One indicator of the growing significance of nonprofits, Hall notes, is the fact that more than 200 colleges and universities now offer courses and degrees in a field in which, 20 years ago, Yale stood alone.

Another was the invitation to compile a chapter on these organizations and their activities for the forthcoming Millennial Edition of Historical Statistics of the United States. “That the authoritative statistical reference work on American institutions, which had never before considered secular or religious nonprofits worthy of attention, has turned to PONPO for this task is a real compliment to the efforts of faculty, students and visiting scholars who have worked at Yale over the past two decades to map the dimensions of this centrally important, but largely unknown, domain,” Hall says.

Historical Statistics, published in 1949, 1965 and 1975, is a supplement to the U.S. Department of Commerce’s annual Statistical Abstract of the United States. When Congress cut the department’s budget, it outsourced Historical Statistics to the Cambridge University Press and to an editorial board chaired by economic historian Richard Sutch, University of California, Berkeley. The Millenial Edition is expected to appear early in 2000.

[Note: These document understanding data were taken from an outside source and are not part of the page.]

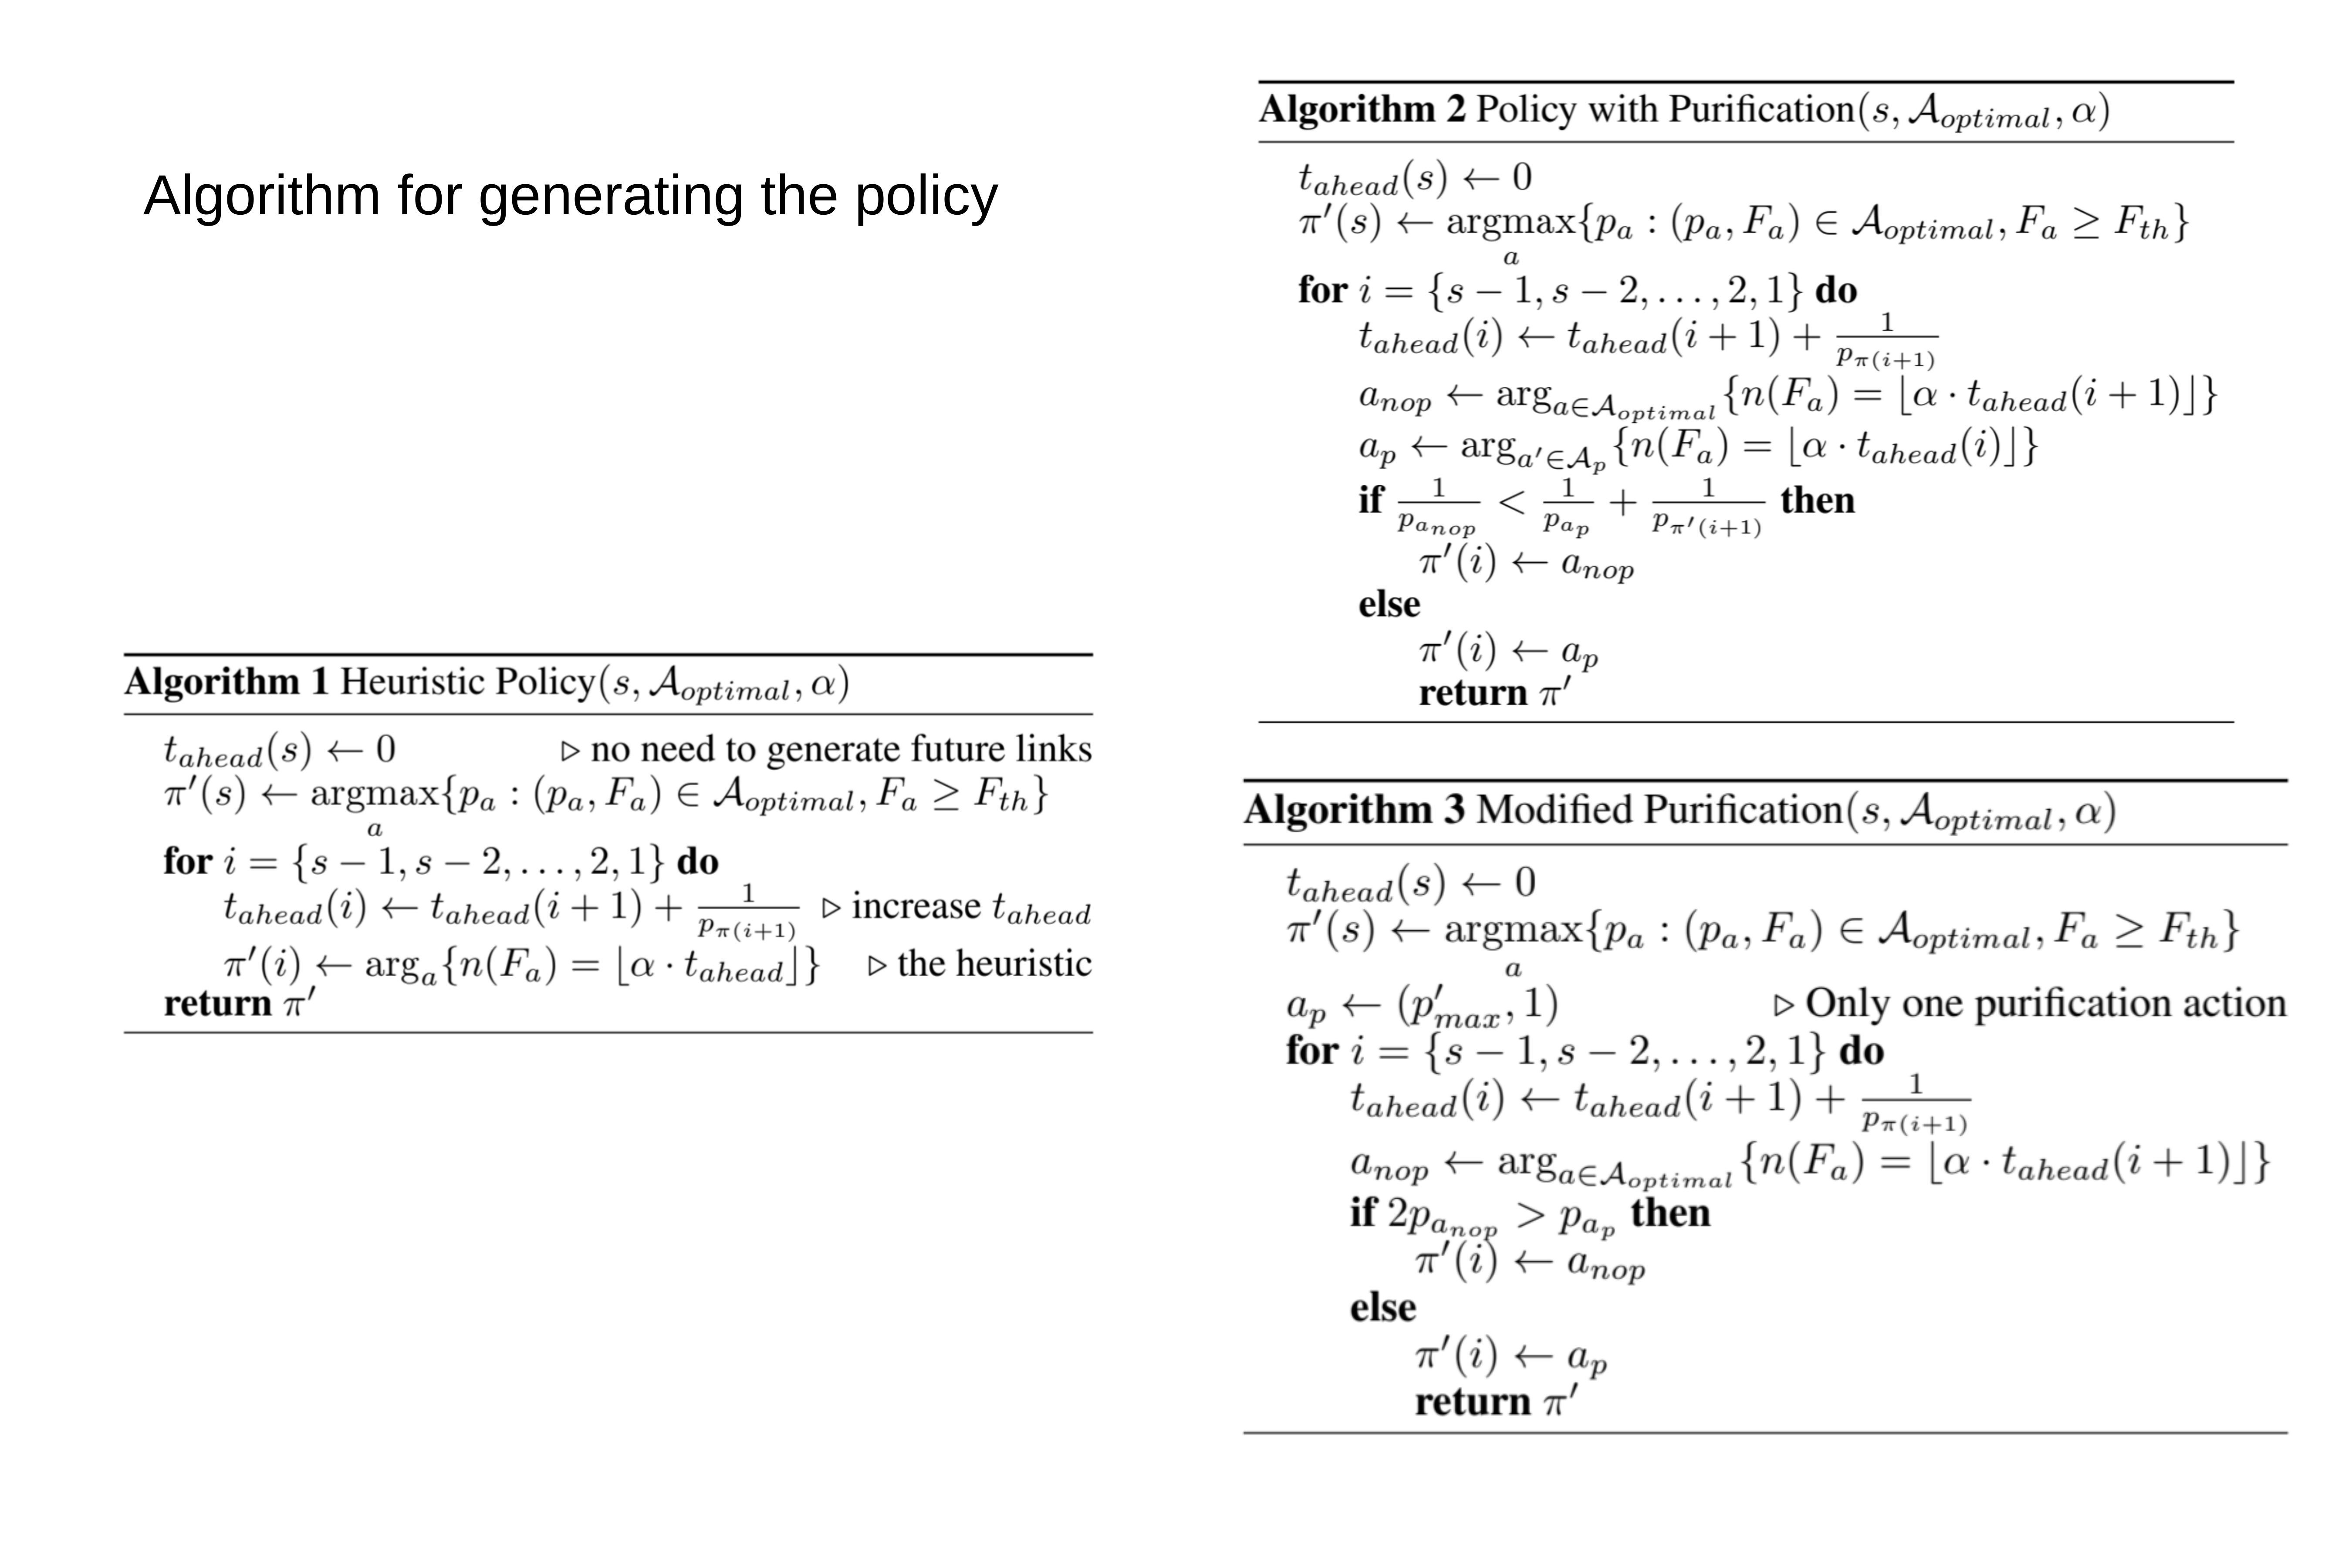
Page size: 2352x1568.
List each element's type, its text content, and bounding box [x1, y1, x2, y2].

picture [1254, 77, 2238, 727]
picture [114, 642, 1098, 1042]
picture [1237, 774, 2294, 1442]
text_box Algorithm for generating the policy [137, 155, 1252, 230]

At the conference, Hall and his co-editor, historian and statistician Colin B. Burke of the University of Maryland, will share their findings with Yale faculty and such leading experts on civic life, organizations and religion as Harvard’s Sidney Verba and Theda Skocpol; Princeton’s Robert Wuthnow, Paul DiMaggio and Julian Wolpert; Roger Finke, founder of the American Religion Data Archive; and researchers from the Urban Institute’s National Center on Charitable Statistics and the American Association of Fund Raising Counsel.

“The purpose of this conference is prospective,” says Hall. “We hope that it will help scholars, policy makers and agencies reach a consensus about what counts and how to count it so that, a quarter century from now, when the next edition of Historical Statistics is compiled, editors will have better information to work with.”

Datasets for the chapter can be accessed from http://research.umbc.edu/~burke/hsush1.html.

The compilation of the chapter and the forthcoming conference were made possible through the generous support of the Ford Foundation, the Lilly Endowment Inc., the Nonprofit Sector Research Fund of the Aspen Institute, the W.K. Kellogg Foundation and the Institution for Social & Policy Studies at Yale.